PERFECT BULL STORM Almost 60,000 tonnes of LME zinc stocks have been cancelled in preparation for physical load-out since the start of the month. Singapore was raided to the tune of 40,000 tonnes with the balance split between Baltimore and New Orleans.

Total LME stocks look healthy at 123,675 tonnes, but the amount of zinc available for the physical reconciliation of contracts has slumped to 45,925 tonnes, the lowest since February 2020.

The exchange’s European warehouses hold a paltry 500 tonnes - all at the Spanish port of Bilbao - attesting to the squeeze on Europe’s physical supply chain caused by the loss of regional smelter production.

European zinc premiums are at record highs and rising, according to Fastmarkets, which has just lifted its North European assessment by another $10 to $440-500 per tonne over the LME cash price.

It’s no surprise that Trafigura, which operates three European zinc smelters, and others should be tapping the market of last resort to plug the supply gap, as sources have said. Trafigura has declined to comment.

US premiums are also at record highs, reflecting increased competition with Europe for available units and lower-than-expected production at the Valleyfield smelter in Quebec.

Noranda Income Fund, which owns the plant, has cut its 2022 production forecast by 15,000 tonnes to reflect operational problems in the first quarter of the year.

LME stocks in the United States have also been almost cleared out with just 550 tonnes available at New Orleans.

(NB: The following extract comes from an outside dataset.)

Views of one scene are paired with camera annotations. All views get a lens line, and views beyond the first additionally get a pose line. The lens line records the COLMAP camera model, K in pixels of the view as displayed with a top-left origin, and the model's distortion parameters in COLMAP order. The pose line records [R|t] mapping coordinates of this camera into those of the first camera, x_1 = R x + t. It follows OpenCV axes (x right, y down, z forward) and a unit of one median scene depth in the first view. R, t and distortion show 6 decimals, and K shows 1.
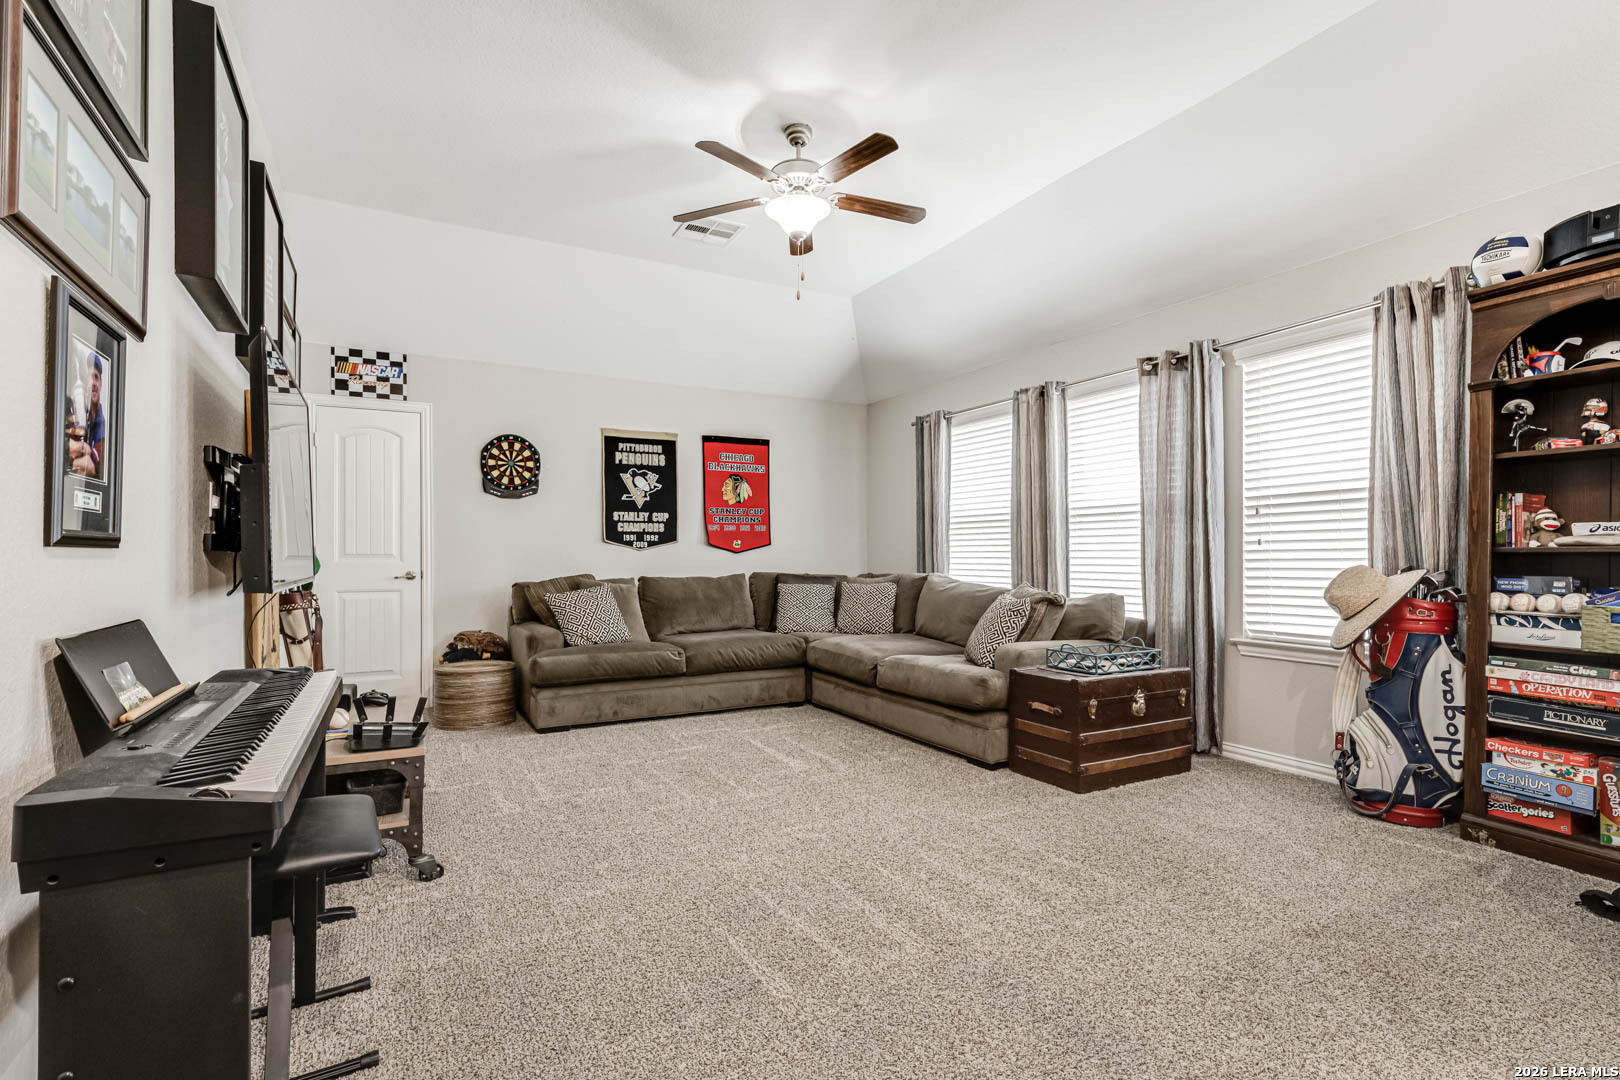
lens RADIAL K [[765.8, 0, 804.2], [0, 765.8, 543.1], [0, 0, 1]] dist [0.028318, -0.001025]
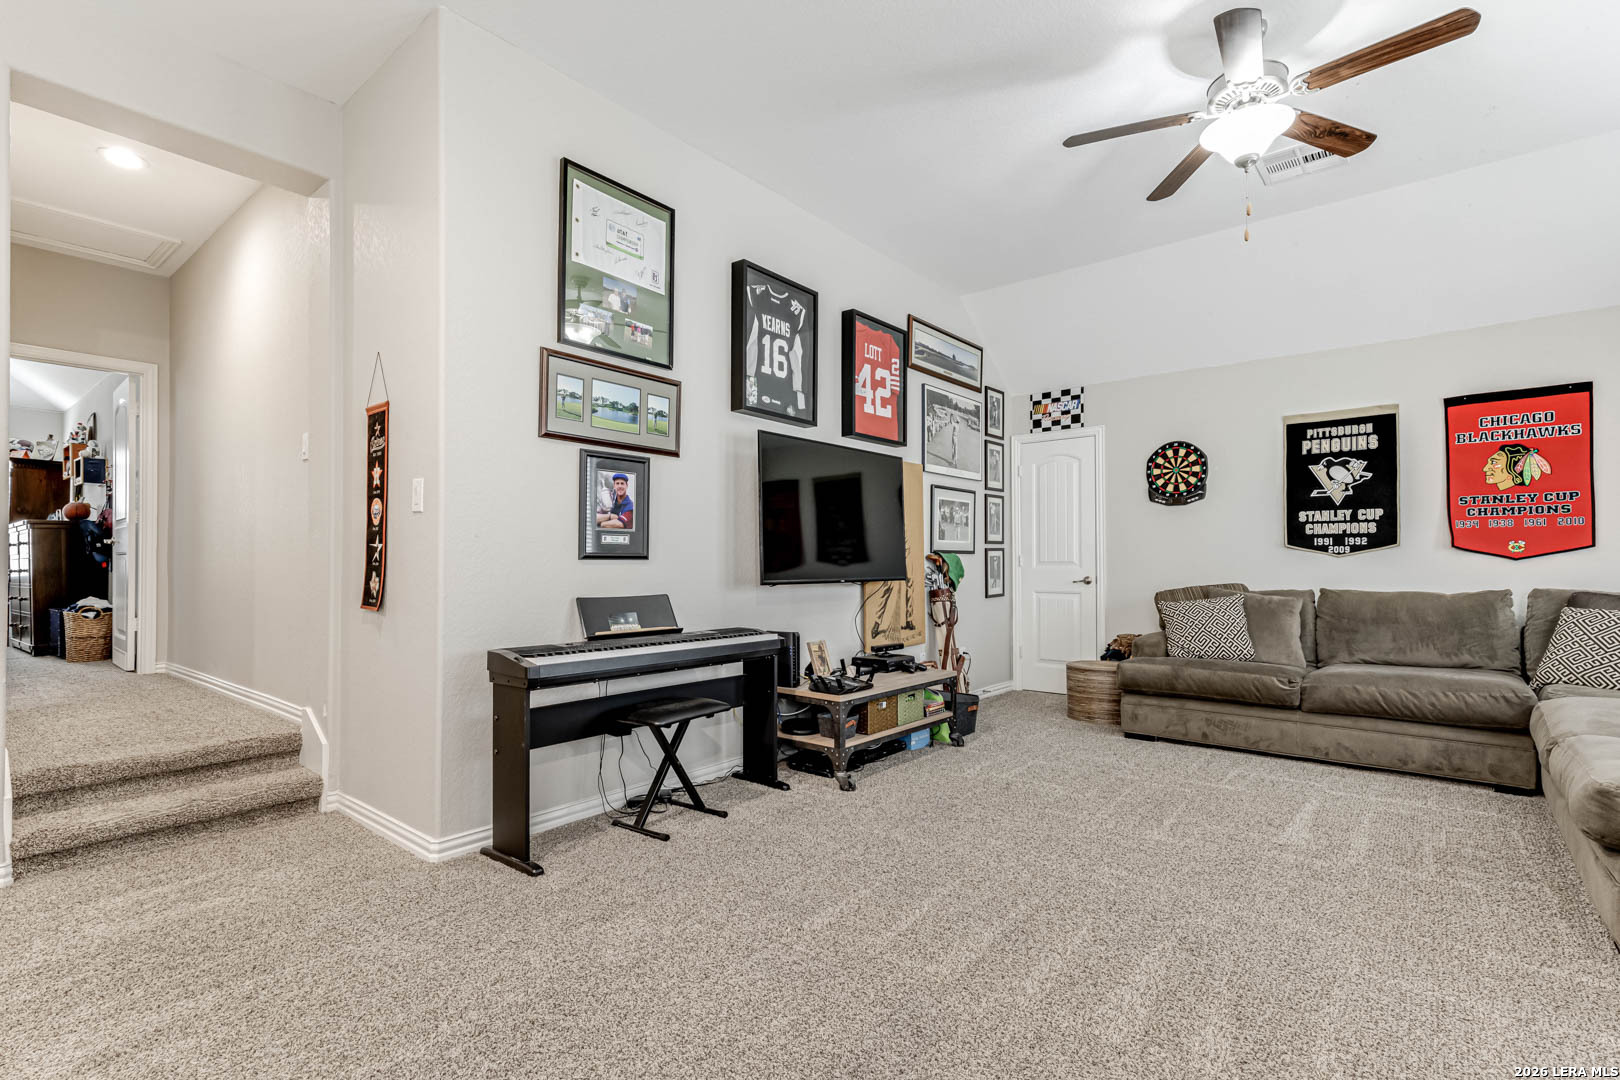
lens RADIAL K [[765.8, 0, 807.4], [0, 765.8, 549.5], [0, 0, 1]] dist [0.028318, -0.001025]
pose [[0.386550, -0.014254, -0.922158, 0.355552], [0.014809, 0.999848, -0.009248, 0.001188], [0.922150, -0.010081, 0.386702, 0.173232]]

This is a perfect bull storm for the zinc market and analysts have lifted their price expectations accordingly.

Fitch, for example, has raised its 2022 average forecast from $2,900 to $3,500 per tonne, citing the prospect of a deeper supply deficit of 172,000 tonnes this year after an estimated 48,000-tonne shortfall in 2021.

TURBULENCE AHEAD? The depletion of freely available LME stocks has inevitably tightened time-spreads, the cash premium flexing out to $85 at the start of April and valued at a still wide $55.50 at Friday’s close.

The LME imposed backwardation limits on all its physically-deliverable contracts at the start of March, capping the potential cost of rolling a position overnight at 1% of the previous day’s closing price.

There is also a cross-contract 15% cap on daily price moves, which in the case of zinc translates into a swing potential of $638 per tonne.

That’s highly relevant given the potential for price volatility ahead.

LME traders have been eyeing nervously the build-up of open interest on May and June call options with strike prices stretching up to $5,000 per tonne.

Relative to Friday’s closing prices, the total upside volumes in place come to 88,000 tonnes and 93,000 tonnes in May and June respectively.

Those overhanging call options create a vacuum above the market. If the price accelerates into them, sellers will be forced to hedge their exposure by buying the underlying futures, creating a vicious upwards circle.

The risk of a melt-up similar to that which sent nickel briefly above $100,000-per tonne before the LME suspended the market is clearly there in zinc given the low available tonnage in the warehouse system.